The golden retriever ran to the double swinging doors that led into the kitchen and nosed his way through them. Sayre heard exclamations of greeting from the staff. Beck rejoined her, sliding into the booth.
“Frito?” she asked.
“How did you know?”
“Chris mentioned him.”
“Oh, right. The night at the fishing cabin. The bobcat.”
“I assumed Chris was referring to a dog.” She glanced toward the diner kitchen. “Apparently Frito is a regular.”
“So am I, but I’ve never seen you here, and frankly I’m shocked. At the house, you were chomping at the bit to be on your way back to California.”
“I went to the cemetery. It got late. I decided to stay here tonight and get a fresh start tomorrow.”
He assimilated that without comment, then asked, “Have you ordered?”
“A cheeseburger.”
He called out to the short-order cook who could be seen through the open space behind the counter. “Grady, double her order, please.”
“Coming up.”
He settled back into the booth. “Now, what were you saying about handling the situation with Slap Watkins?”

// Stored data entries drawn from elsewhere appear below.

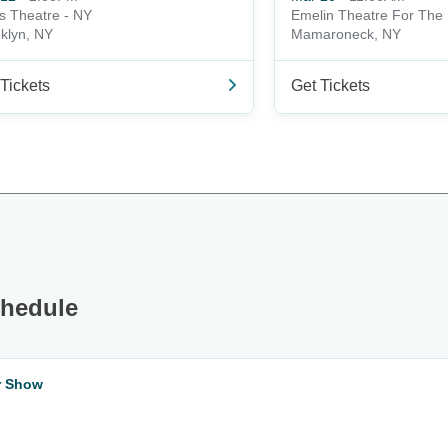
s Theatre - NY
Emelin Theatre For The 
klyn, NY
Mamaroneck, NY
Tickets
Get Tickets
chedule
ar Show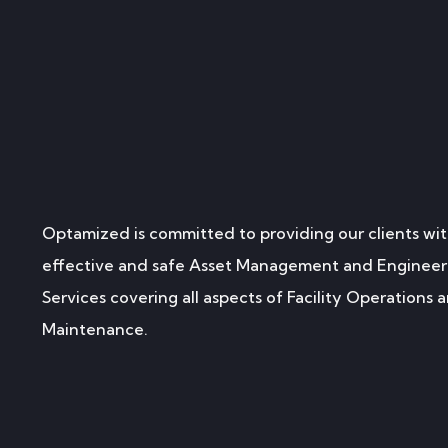
Optamized is committed to providing our clients wit
effective and safe Asset Management and Engineer
Services covering all aspects of Facility Operations 
Maintenance.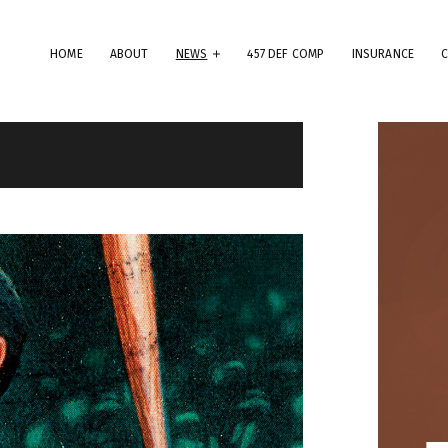
HOME
ABOUT
NEWS
457 DEF COMP
INSURANCE
erms & Conditions
ese Terms & Conditions govern your use of this website; your use of
is website indicates your acceptance of these Terms & Conditions in
.
dly note that the information and content provided on this website
es not constitute professional advice. Although we do our best to k
rything on this site correct and up-to-date, we do not guarantee th
mpleteness or accuracy of any information provided on this website
provements and/or changes in the products, services and/or progr
scribed on this website may be made at any time without notice. We
t also advise that hypertext links to other websites do not constit
 endorsement, nor do we guarantee any information provided by tho
es.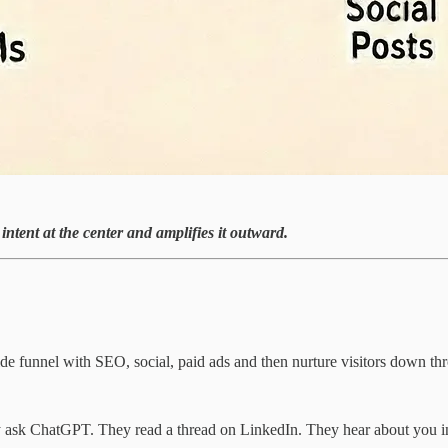
intent at the center and amplifies it outward.
wide funnel with SEO, social, paid ads and then nurture visitors down t
ey ask ChatGPT. They read a thread on LinkedIn. They hear about you i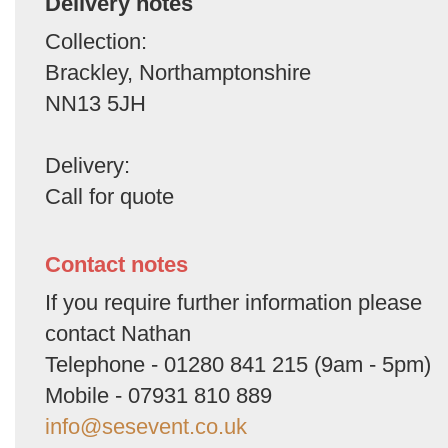
Delivery notes
Collection:
Brackley, Northamptonshire
NN13 5JH
Delivery:
Call for quote
Contact notes
If you require further information please
contact Nathan
Telephone - 01280 841 215 (9am - 5pm)
Mobile - 07931 810 889
info@sesevent.co.uk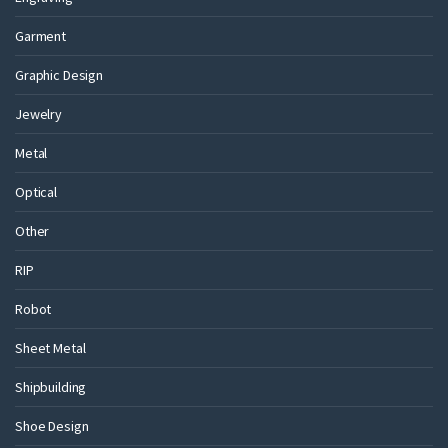
Garment
Graphic Design
Jewelry
Metal
Optical
Other
RIP
Robot
Sheet Metal
Shipbuilding
Shoe Design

“Watkins,” she said with sudden enlightenment. “I remember now. He was a troublemaker, several classes ahead of me in school. I think he had to repeat a couple of grades. He once got suspended for window-peeping into the girls’ locker room.”
“He’s still a troublemaker. I heard from Chris that he’s recently been released from prison and is on parole. When I pulled in, I saw you through the window, and it looked to me like you needed some help.”
“Insert ‘thank you for rescuing me’ here?”
He grinned, then looked up at the approaching waitress and winked when she set a glass of Coke in front of him. “You remembered the lemon wedge without my even asking. Thanks.”